Инструкции к упражнению =
• 1. Перепишите отрезок письма о Зяме Гердте от «Письмо 11. Зяма» до «Эпиграмма Валентина Гафта.», изменив «Зяма Гердт» на «Зиновий Гердт».
• 2. Продолжите, пожалуйста, письмо о Зяме Гердте после его последнего предложения.

Исходный текст =
##########

Письмо 11. Зяма Гердт и окружающая среда

Любимый всеми Зяма Гердт -
Он сохранил с поры военной
Одну из самых дерзких черт -
Колена он непреклоненный.
Эпиграмма Валентина Гафта.  

Мы попали в эту среду случайно. У нас был большой отпуск, и мы хотели, кроме байдарочного похода, съездить еще куда-нибудь. Дочку еще можно было взять с собой, но ни в один пансионат или дом отдыха с собакой не принимали. В Московском Доме Ученых, висело объявление о турбазе в Прибалтике. Я пошел на собрание турсекции и осторожно спросил одного туриста, можно ли приехать с собакой. Его сакраментальный ответ стал с тех пор одним из моих девизов: «если не спрашивать, то можно».

##########

Записанные данные =
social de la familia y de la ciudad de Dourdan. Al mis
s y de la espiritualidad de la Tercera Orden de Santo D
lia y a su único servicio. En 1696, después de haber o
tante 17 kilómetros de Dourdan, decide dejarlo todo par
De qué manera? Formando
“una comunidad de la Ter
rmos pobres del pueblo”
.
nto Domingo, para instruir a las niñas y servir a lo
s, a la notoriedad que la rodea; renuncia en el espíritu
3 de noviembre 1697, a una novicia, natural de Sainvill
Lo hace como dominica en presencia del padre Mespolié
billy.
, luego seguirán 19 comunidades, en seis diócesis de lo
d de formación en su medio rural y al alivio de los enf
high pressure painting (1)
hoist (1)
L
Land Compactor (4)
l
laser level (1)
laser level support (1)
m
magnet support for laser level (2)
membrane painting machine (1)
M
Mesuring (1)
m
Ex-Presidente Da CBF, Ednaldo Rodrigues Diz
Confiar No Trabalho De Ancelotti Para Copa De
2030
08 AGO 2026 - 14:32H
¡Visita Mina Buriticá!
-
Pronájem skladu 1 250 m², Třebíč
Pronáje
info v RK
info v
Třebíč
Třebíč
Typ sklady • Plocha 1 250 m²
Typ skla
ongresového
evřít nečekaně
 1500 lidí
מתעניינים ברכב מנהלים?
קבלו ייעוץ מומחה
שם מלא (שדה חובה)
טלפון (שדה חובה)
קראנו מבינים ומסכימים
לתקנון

##########

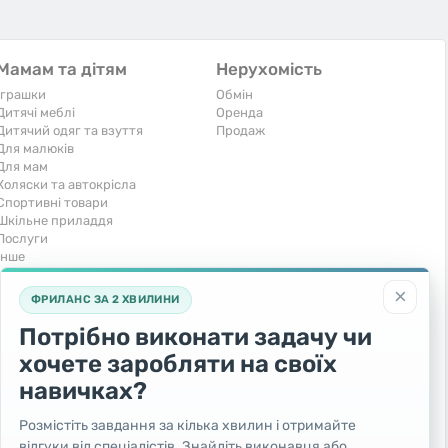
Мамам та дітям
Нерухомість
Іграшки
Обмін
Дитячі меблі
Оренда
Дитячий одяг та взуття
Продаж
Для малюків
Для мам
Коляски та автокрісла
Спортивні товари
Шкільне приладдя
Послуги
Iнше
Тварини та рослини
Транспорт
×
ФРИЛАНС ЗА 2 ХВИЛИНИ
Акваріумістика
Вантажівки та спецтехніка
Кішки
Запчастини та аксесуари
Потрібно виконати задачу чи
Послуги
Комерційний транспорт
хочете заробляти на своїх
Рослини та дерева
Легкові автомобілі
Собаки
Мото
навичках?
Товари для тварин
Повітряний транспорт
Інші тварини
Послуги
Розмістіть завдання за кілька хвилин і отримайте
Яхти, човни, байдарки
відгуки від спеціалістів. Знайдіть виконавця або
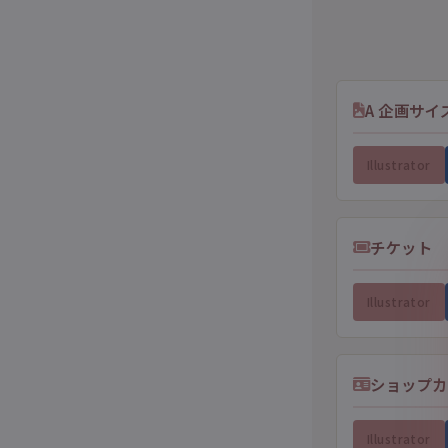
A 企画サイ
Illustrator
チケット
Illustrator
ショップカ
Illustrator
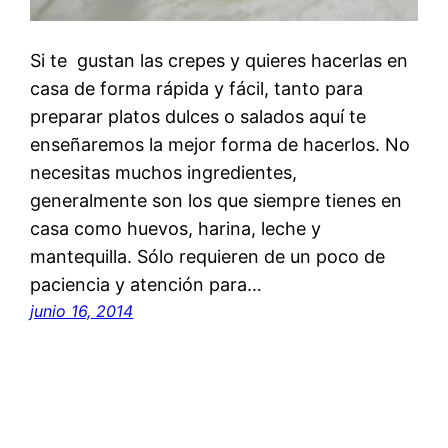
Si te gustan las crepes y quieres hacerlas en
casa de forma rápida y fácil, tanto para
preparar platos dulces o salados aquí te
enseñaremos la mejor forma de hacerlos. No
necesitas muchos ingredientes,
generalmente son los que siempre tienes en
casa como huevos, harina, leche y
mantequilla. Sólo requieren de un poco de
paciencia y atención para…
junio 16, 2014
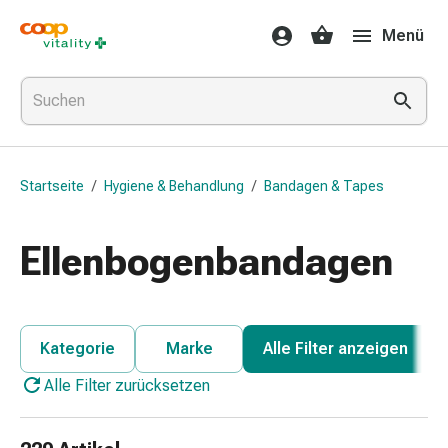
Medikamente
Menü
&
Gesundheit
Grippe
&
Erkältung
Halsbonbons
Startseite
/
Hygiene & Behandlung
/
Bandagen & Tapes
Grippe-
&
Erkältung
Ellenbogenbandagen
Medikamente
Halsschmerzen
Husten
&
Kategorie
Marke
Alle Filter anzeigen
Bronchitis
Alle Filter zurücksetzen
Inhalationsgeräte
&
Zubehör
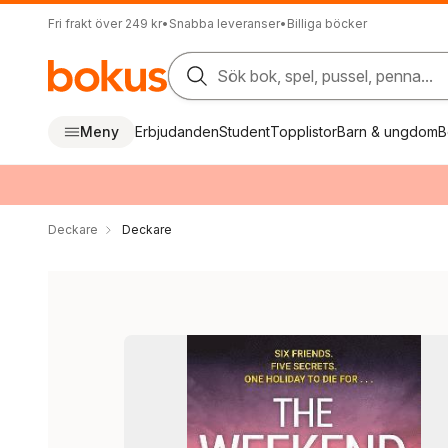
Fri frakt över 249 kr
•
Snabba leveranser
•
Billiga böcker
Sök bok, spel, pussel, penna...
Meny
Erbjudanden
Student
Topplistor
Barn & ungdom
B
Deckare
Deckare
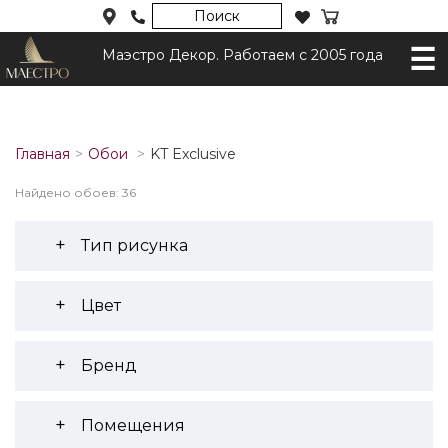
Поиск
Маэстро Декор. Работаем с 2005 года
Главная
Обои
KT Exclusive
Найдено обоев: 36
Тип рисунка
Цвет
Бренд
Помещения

##########

Ответы на задания =
• 1.
Письмо 11. Зиновий Гердт и окружающая среда

Любимый всеми Зиновий Гердт -
Он сохранил с поры военной
Одну из самых дерзких черт -
Колена он непреклоненный.
Эпиграмма Валентина Гафта.

• 2.
      Турбаза была расположена в Латвии «там, где кончается асфальт» - на берегу речки Гауя, вокруг поляны в лесу. Контингент, около 100 человек, в основном, московские профессора с семьями, традиционно отдыхающие здесь из года в год, и еще группа «артистов», обожающих это место, и этот коллектив, тоже с семьями: Булат Окуджава, Зиновий Гердт, режиссер Валерий Фокин, Сергей и Таня Никитины, Виктор Берковский и др. Жили в обычных палатках, без электричества, столовая под крышей, но без стен, кухня, склад туристского снаряжения, волейбольная площадка, «удобства» в лесу в виде аккуратных туалетов без канализации. Ходить можно было в чем угодно, телевизоров не было, а включать радио запрещалось, за исключением спортивных репортажей c олимпиады. Полная морально-политическая свобода заставляла всю эту компанию пренебрегать роскошными санаториями и домами отдыха, которые были вполне доступны им и материально, и административно.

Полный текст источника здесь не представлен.